▶ **Description of the task**: Copy every line from the records that holds the word "each".

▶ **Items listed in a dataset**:
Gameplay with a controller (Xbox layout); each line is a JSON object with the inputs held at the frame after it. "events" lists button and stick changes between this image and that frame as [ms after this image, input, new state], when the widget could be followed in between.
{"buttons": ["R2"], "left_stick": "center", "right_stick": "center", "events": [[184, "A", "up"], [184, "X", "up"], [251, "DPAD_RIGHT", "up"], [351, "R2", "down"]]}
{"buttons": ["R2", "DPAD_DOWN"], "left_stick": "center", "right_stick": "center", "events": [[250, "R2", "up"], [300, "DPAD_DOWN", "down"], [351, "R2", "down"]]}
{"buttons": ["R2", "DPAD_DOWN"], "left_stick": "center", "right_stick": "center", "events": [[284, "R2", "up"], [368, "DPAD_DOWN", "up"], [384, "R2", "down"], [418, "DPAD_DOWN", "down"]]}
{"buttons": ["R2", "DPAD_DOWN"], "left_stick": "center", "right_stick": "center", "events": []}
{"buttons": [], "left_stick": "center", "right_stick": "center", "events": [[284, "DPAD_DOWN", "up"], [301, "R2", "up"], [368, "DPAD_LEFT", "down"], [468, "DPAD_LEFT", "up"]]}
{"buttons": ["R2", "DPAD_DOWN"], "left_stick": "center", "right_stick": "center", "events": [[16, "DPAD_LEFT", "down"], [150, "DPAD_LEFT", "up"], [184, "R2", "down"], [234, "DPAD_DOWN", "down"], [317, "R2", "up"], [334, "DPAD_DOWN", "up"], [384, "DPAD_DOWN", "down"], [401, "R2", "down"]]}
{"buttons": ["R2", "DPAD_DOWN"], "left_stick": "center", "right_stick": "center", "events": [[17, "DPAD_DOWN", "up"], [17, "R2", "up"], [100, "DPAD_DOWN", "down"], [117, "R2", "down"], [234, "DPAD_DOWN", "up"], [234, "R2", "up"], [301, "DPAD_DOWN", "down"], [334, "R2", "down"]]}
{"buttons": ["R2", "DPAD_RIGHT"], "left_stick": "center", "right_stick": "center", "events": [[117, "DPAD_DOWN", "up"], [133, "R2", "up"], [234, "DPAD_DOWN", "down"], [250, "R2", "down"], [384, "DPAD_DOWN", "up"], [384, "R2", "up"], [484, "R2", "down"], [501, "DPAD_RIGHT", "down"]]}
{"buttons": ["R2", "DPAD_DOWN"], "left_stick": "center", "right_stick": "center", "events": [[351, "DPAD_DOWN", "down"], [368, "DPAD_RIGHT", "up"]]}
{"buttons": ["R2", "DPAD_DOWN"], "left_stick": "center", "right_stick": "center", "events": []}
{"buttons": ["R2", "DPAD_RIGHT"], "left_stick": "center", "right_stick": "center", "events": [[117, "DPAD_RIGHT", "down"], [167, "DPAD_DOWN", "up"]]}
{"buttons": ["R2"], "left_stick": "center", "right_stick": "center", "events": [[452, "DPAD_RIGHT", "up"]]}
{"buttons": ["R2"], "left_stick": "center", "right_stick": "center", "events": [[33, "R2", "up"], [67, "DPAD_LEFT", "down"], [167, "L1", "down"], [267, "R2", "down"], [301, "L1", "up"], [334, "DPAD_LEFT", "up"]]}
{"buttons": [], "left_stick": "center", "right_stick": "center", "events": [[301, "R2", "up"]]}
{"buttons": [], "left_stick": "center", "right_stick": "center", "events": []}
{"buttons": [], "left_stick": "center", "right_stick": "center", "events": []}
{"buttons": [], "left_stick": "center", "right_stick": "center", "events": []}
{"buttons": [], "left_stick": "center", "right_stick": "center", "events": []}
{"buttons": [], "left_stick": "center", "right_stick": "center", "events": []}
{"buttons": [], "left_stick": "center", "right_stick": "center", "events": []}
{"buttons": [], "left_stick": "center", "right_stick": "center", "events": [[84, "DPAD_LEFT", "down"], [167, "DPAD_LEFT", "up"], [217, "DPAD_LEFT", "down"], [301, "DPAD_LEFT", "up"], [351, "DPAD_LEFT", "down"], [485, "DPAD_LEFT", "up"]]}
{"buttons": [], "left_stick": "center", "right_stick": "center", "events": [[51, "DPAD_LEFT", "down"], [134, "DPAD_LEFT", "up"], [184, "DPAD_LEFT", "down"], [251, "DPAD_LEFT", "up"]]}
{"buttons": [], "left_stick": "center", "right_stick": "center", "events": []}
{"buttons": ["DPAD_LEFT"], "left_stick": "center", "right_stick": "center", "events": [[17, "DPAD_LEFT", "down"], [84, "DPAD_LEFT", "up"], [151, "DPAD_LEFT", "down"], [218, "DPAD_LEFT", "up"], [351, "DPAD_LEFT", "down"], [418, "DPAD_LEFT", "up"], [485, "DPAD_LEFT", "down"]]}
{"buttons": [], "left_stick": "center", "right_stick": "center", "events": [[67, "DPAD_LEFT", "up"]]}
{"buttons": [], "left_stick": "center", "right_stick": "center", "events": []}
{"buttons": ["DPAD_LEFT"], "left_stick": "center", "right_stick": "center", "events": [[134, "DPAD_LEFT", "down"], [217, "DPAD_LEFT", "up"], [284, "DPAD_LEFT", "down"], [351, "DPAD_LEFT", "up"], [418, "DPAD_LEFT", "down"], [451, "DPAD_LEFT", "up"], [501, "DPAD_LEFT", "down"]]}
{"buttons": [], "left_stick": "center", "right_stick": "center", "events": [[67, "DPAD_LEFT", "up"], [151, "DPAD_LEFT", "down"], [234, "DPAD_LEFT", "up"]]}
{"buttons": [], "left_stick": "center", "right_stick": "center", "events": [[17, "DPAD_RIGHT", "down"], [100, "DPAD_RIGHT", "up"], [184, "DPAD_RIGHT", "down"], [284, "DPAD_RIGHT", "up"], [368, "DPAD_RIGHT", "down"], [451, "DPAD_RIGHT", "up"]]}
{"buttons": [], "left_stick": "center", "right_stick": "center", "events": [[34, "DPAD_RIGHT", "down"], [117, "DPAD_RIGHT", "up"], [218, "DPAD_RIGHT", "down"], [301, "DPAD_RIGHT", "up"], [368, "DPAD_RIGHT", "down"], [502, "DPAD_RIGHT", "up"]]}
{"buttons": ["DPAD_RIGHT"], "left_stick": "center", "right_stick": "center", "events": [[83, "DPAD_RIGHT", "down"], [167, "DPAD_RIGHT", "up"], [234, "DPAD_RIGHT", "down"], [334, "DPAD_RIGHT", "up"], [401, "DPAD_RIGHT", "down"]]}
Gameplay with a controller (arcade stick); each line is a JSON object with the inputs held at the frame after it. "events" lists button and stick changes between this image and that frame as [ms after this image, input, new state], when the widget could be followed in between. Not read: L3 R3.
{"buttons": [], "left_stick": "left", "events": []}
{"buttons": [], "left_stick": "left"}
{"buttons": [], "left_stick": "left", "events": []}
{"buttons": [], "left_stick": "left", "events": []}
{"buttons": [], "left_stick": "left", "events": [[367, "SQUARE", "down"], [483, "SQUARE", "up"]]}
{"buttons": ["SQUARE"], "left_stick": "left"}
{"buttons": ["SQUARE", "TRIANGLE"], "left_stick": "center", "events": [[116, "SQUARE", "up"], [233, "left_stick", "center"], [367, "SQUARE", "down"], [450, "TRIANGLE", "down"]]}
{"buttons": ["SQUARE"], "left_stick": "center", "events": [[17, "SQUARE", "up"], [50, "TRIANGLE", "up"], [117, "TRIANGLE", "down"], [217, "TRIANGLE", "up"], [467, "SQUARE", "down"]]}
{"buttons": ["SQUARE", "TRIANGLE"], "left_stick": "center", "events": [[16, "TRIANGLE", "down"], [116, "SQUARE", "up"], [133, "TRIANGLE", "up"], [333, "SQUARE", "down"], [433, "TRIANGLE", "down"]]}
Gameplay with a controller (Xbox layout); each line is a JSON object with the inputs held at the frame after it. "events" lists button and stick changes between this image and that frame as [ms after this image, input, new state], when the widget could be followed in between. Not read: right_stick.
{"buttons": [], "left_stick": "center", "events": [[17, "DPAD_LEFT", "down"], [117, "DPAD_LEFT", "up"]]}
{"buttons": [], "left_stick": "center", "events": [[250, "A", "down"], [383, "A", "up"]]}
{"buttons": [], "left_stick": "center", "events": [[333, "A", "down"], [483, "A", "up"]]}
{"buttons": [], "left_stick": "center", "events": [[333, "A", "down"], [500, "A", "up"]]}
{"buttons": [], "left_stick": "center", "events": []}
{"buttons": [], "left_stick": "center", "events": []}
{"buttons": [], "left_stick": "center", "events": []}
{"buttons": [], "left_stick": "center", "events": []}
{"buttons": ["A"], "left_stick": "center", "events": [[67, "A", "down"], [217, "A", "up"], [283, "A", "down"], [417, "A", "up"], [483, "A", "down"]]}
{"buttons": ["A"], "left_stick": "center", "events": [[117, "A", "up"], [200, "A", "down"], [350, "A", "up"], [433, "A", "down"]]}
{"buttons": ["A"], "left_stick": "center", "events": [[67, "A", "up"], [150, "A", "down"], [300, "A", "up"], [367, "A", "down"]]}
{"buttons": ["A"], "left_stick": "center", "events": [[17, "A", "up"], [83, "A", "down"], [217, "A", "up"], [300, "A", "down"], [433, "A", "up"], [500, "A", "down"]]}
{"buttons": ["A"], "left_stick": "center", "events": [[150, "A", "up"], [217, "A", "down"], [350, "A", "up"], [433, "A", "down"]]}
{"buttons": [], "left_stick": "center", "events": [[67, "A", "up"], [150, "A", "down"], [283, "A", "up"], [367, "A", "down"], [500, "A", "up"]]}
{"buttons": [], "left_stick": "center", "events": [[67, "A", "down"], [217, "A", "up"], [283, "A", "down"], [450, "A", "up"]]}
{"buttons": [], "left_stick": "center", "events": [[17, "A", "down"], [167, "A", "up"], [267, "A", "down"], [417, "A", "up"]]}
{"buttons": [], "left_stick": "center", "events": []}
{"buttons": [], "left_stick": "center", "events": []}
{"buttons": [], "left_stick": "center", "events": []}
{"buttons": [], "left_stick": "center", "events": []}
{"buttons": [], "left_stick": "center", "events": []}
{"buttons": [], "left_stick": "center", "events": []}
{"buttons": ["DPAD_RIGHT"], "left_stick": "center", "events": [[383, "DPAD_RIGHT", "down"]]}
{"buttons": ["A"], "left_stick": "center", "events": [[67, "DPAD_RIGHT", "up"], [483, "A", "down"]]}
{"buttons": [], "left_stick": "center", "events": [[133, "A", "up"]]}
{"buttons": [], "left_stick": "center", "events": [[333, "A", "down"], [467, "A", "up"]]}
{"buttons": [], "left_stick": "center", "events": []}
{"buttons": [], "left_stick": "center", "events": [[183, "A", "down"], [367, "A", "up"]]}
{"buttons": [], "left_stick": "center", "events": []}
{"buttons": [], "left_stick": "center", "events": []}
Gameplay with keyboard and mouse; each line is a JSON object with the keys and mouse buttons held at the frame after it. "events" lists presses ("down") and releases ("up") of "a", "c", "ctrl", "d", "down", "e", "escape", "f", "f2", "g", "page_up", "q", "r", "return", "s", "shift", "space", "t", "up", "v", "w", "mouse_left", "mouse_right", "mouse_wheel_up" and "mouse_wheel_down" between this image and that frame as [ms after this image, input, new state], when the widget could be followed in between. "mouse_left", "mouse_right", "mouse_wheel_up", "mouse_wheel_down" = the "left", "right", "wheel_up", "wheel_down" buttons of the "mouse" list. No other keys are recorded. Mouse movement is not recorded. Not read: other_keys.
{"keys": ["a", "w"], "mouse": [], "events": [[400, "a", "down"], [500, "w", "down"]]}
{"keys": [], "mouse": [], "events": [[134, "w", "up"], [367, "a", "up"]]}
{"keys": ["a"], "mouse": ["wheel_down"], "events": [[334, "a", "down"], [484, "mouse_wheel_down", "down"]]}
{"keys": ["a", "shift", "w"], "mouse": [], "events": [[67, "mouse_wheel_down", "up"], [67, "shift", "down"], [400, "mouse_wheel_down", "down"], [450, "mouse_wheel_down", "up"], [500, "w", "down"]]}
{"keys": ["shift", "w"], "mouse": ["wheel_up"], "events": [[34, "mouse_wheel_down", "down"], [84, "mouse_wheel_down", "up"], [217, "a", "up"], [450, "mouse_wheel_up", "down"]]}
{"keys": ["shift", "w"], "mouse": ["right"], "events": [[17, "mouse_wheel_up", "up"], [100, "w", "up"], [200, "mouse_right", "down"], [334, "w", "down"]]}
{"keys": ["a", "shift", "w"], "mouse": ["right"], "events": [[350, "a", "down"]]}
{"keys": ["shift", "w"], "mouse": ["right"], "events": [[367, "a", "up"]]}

▶ **Exercise output**:
Gameplay with a controller (Xbox layout); each line is a JSON object with the inputs held at the frame after it. "events" lists button and stick changes between this image and that frame as [ms after this image, input, new state], when the widget could be followed in between.
Gameplay with a controller (arcade stick); each line is a JSON object with the inputs held at the frame after it. "events" lists button and stick changes between this image and that frame as [ms after this image, input, new state], when the widget could be followed in between. Not read: L3 R3.
Gameplay with a controller (Xbox layout); each line is a JSON object with the inputs held at the frame after it. "events" lists button and stick changes between this image and that frame as [ms after this image, input, new state], when the widget could be followed in between. Not read: right_stick.
Gameplay with keyboard and mouse; each line is a JSON object with the keys and mouse buttons held at the frame after it. "events" lists presses ("down") and releases ("up") of "a", "c", "ctrl", "d", "down", "e", "escape", "f", "f2", "g", "page_up", "q", "r", "return", "s", "shift", "space", "t", "up", "v", "w", "mouse_left", "mouse_right", "mouse_wheel_up" and "mouse_wheel_down" between this image and that frame as [ms after this image, input, new state], when the widget could be followed in between. "mouse_left", "mouse_right", "mouse_wheel_up", "mouse_wheel_down" = the "left", "right", "wheel_up", "wheel_down" buttons of the "mouse" list. No other keys are recorded. Mouse movement is not recorded. Not read: other_keys.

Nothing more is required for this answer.